##### Dataset records #####
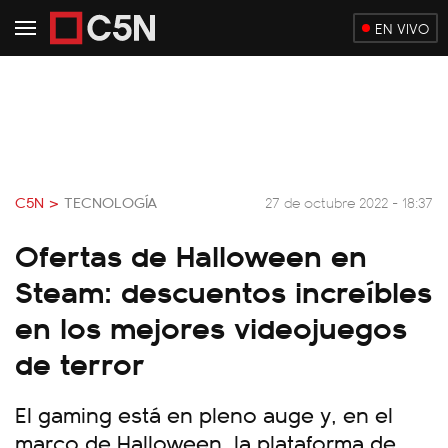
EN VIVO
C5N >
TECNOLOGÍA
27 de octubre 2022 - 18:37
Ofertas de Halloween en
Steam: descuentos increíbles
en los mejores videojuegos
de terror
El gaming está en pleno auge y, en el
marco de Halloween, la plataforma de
#####
§ **Work instructions**:
Lay out every line of text from all the items above as a numbered list. Skip blank lines and leave the pictures out.

§ **Solution for this problem**:
1. EN VIVO
2. C5N >
3. TECNOLOGÍA
4. 27 de octubre 2022 - 18:37
5. Ofertas de Halloween en
6. Steam: descuentos increíbles
7. en los mejores videojuegos
8. de terror
9. El gaming está en pleno auge y, en el
10. marco de Halloween, la plataforma de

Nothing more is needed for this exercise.